Analysts enthuse over the potential for GPS-equipped cell phones to get people where they're going, and provide incremental revenue to carriers, who already sell ringtones, MP3s, videocasts, and downloadable games. With 200 million cell phones in the U.S., every 1 percent of the market that signs on for cellular navigation at $10 a month provides companies with $240 million in annual revenue.
Telematics Research Group, a Minneapolis firm, projects that navigation services could be used on 15 to 20 percent of the nation's estimated 300 million phones in 2011 – which would bring in $5.4 billion to $7.2 billion annually, at the $10-a-month rate. In comparison, there are 230 million vehicles in the U.S. now; 2 percent have navigation, and the take rate on new cars is about 7 percent of the 17 million vehicles sold yearly, TRG estimates, with little recurring revenue. Few people pay the $100 to $200 for update discs because they cost so much; and because so few people buy them, the price remains high. There are also about 1 million portable navigation systems (including Garmin, Magellin, and TomTom) and 0.8 million PDA smartphones, TRG says.

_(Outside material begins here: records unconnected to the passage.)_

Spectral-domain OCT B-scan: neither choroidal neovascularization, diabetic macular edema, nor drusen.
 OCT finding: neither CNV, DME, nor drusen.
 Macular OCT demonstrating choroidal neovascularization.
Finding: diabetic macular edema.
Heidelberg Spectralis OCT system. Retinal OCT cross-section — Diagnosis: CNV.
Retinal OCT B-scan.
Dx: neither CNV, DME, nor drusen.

VZ Navigator uses technology called AtlasBook developed by Irvine, Calif.-based Networks in Motion using map data from Navteq and back-end support from Autodesk. Two others already provide cell phone-based navigation, but on a much smaller basis: Motorola's ViaMoto, an older technology, runs on the Nextel network, and TeleNav Inc.'s TeleNav runs on the Nextel and Sprint networks and may also be offered on Verizon in 2006.

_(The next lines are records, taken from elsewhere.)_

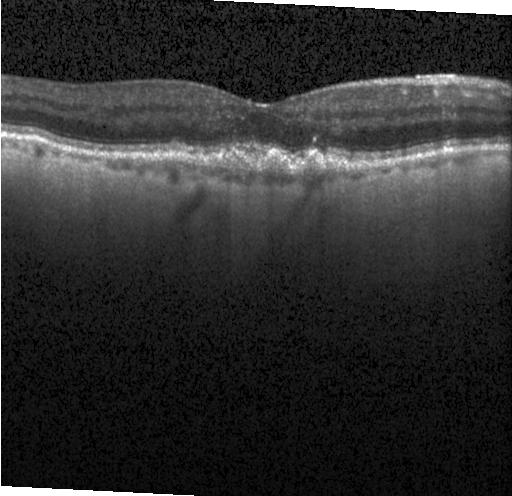 Impression: sub-RPE drusenoid deposits.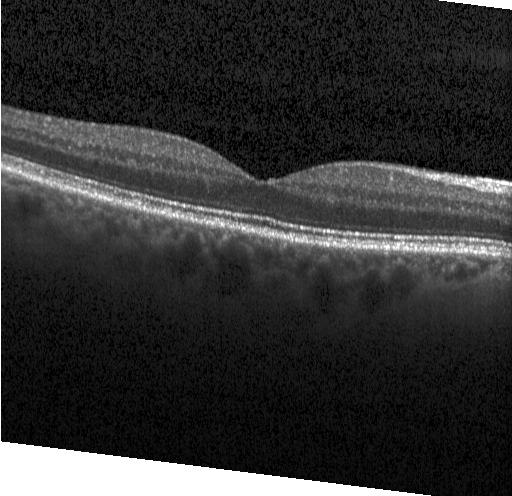
Spectral-domain OCT · Heidelberg Spectralis · horizontal scan through the fovea · optical coherence tomography scan. Finding: no CNV, no DME, and no drusen.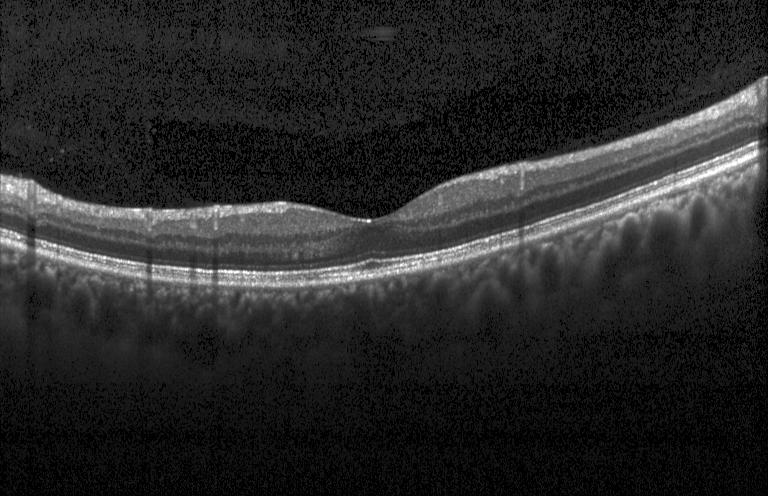

Retinal OCT cross-section — Dx: no evidence of CNV, DME, or drusen.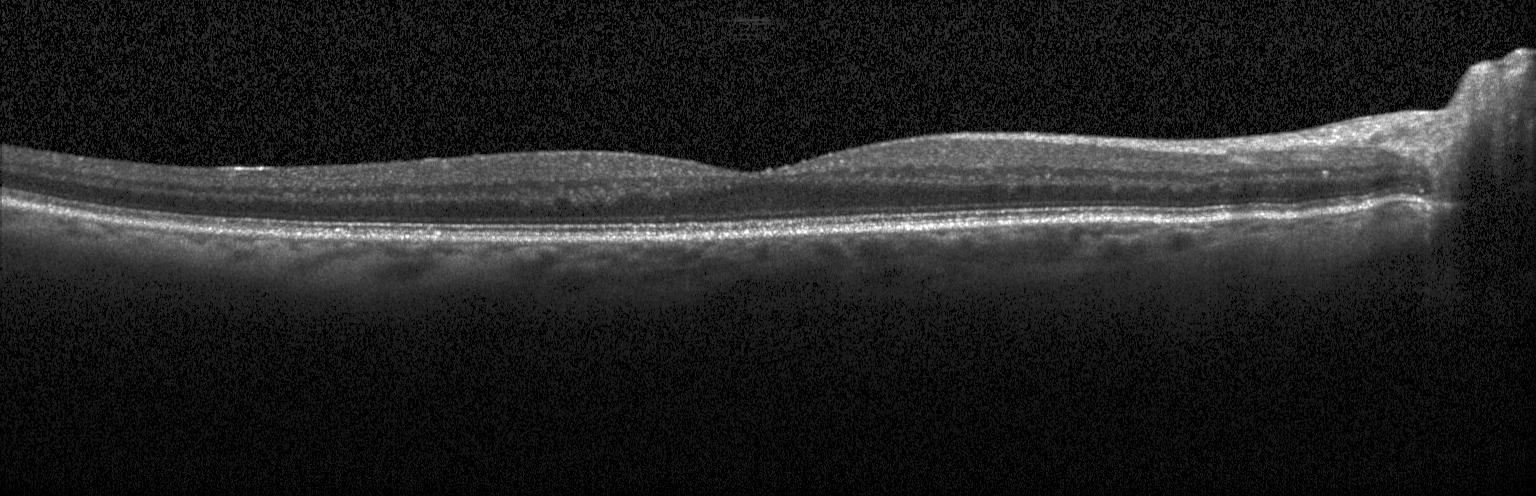

No choroidal neovascularization, diabetic macular edema, or drusen.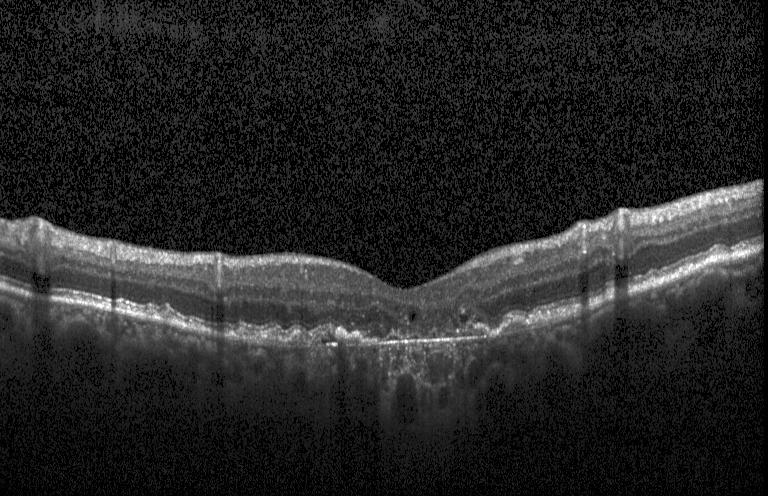
OCT B-scan.
Finding: choroidal neovascularization.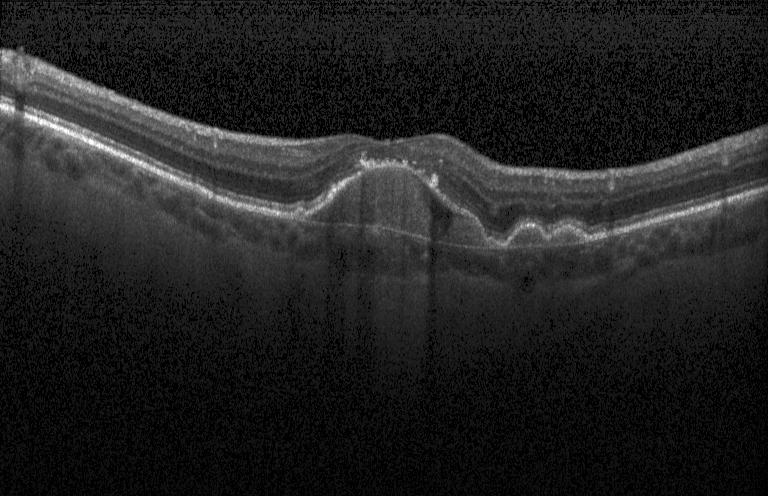
Horizontal scan through the fovea · spectral-domain optical coherence tomography · Heidelberg Spectralis OCT system · optical coherence tomography B-scan. OCT finding: a choroidal neovascular membrane.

To start, the subscriber downloads the VZ Navigator applet through Verizon's Get It Now service. Then when you want to go places, you invoke VZ Navigator. Use your phone's keypad to enter a city and street address. If you know the ZIP code, that can be a five-character shortcut replacement for city and state. The destination can also be a point of interest. The phone gets a quick fix on your location by triangulating on the nearest cell towers (which are all GPS-equipped on carriers using CDMA technology, meaning Verizon and Sprint). Meanwhile, the phone company servers download mapping information to your phone, typically a few kilobytes that download in less than a minute of chargeable airtime. Your handset disconnects from the network, the phone locks onto the orbiting GPS satellites, and routing begins.

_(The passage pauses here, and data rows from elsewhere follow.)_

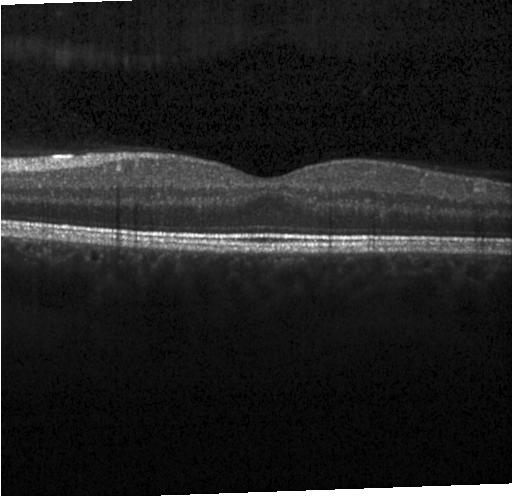

Retinal OCT cross-section showing neither CNV, DME, nor drusen.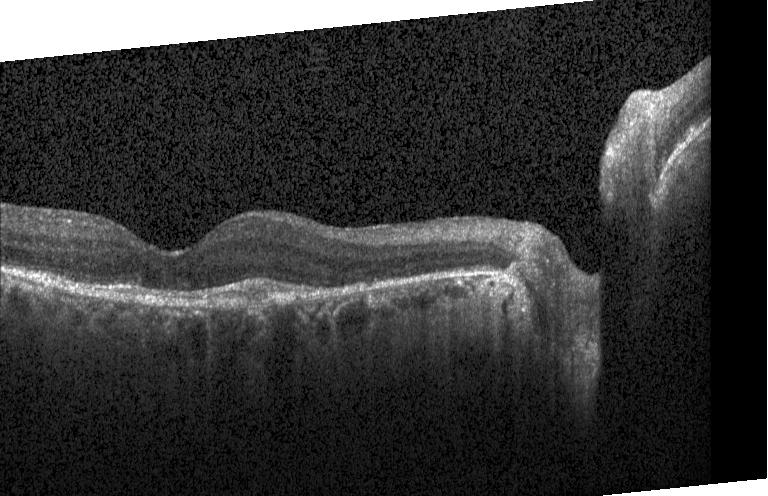 OCT B-scan — Finding: a choroidal neovascular membrane.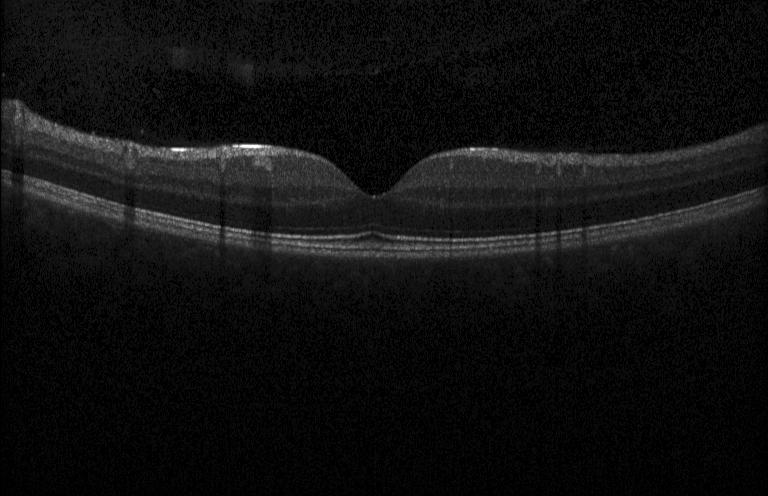

OCT B-scan — Finding: no CNV, no DME, and no drusen.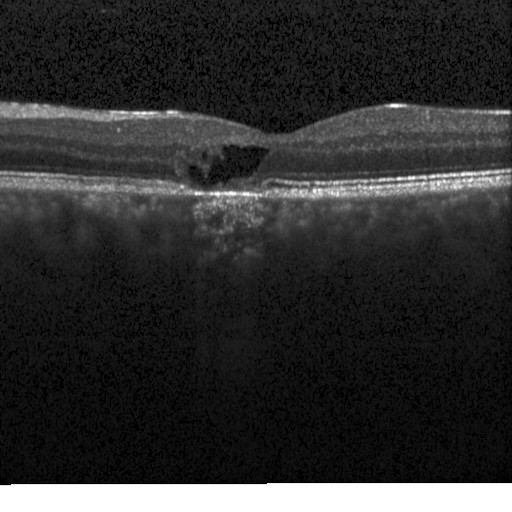

Horizontal scan through the fovea; acquired on a Heidelberg Spectralis; optical coherence tomography B-scan. Finding: DME.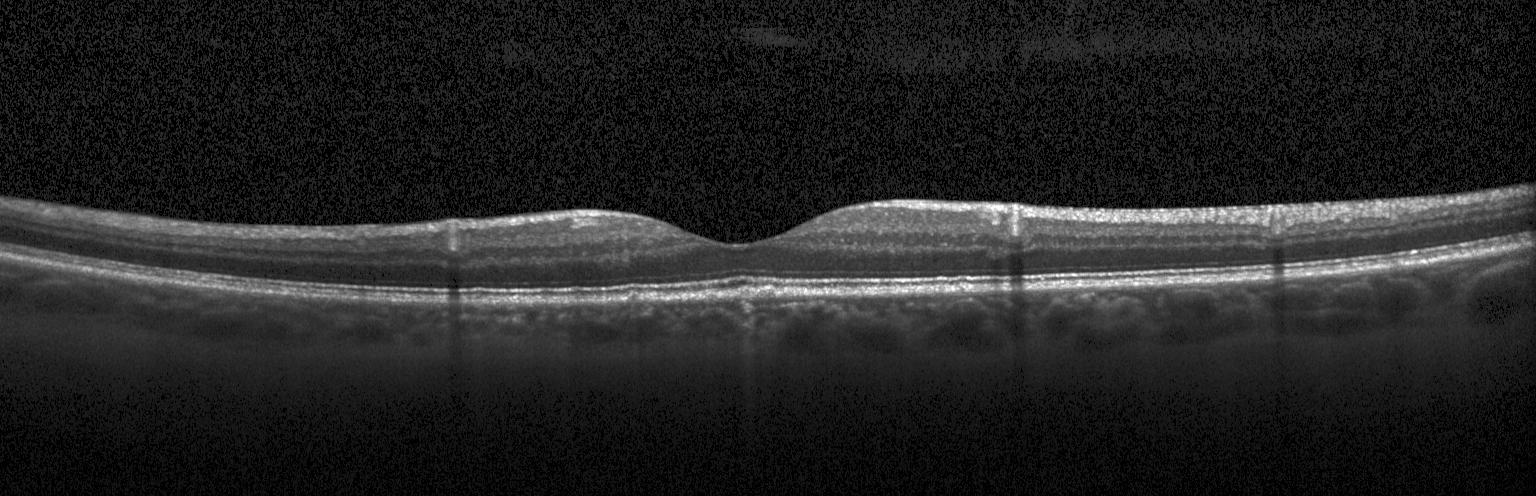

OCT B-scan; spectral-domain optical coherence tomography; macular scan; acquired on a Heidelberg Spectralis.
Dx: drusen.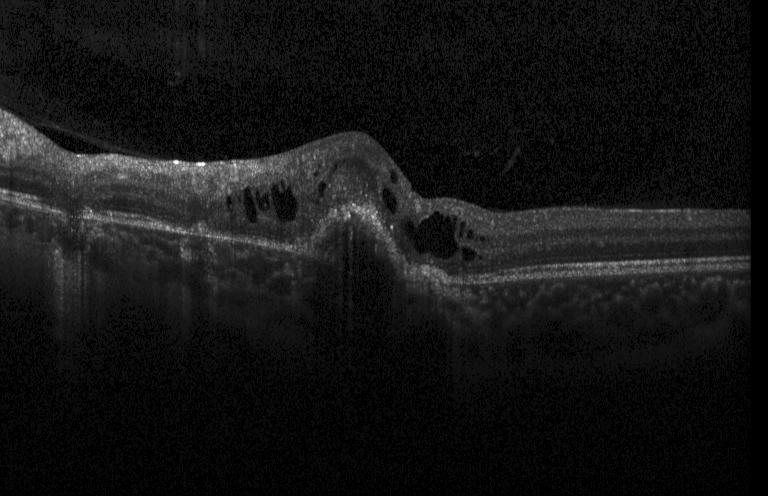 Finding: choroidal neovascularization.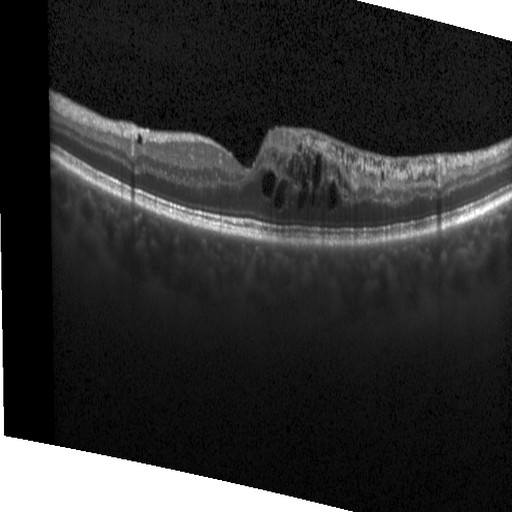
Spectral-domain OCT B-scan: diabetic macular edema.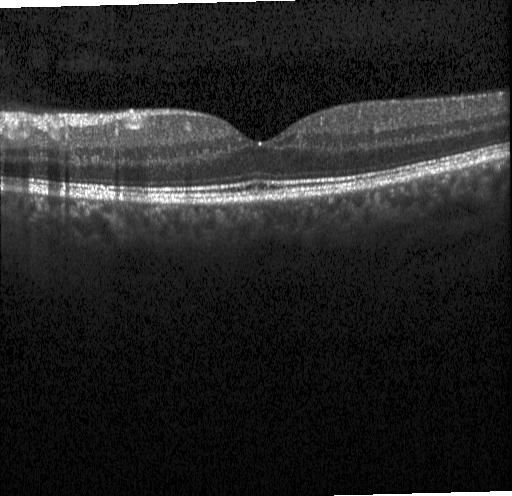

Retinal OCT cross-section. Macular scan. Instrument: Heidelberg Spectralis.
This B-scan demonstrates no evidence of choroidal neovascularization, diabetic macular edema, or drusen.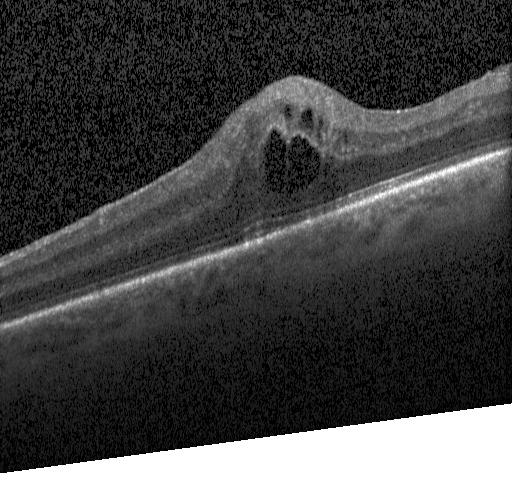
Horizontal scan through the fovea, retinal OCT B-scan, spectral-domain OCT, instrument: Heidelberg Spectralis — Diagnosis: DME.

Subscribers get a map that moves as they travel. When there's an intersection or turn, an icon view pops up showing directional arrows, coupled with voice prompts. Pressing the OK button repeats a missed command. As with integrated car navigation, you can zoom in or out on the map. And the phone display orients itself with the direction of travel.
If a call comes in, navigation suspends until you hang up. You can look up gas stations, restaurants, and ATMs while en route, which uses a bit more airtime. If you want a moving map centered on your current location, that's an option, although a "follow me" map in use for 10 minutes uses 10 minutes of airtime. The service offers a pedestrian mode, but with one big drawback: Until compasses are built into phones later in 2006, the phone doesn't know which way is north, so directional arrows might be confusing, and the "turn right" prompt presumes you're headed in the right direction. (Cars move fast enough for GPS to understand compass directions.)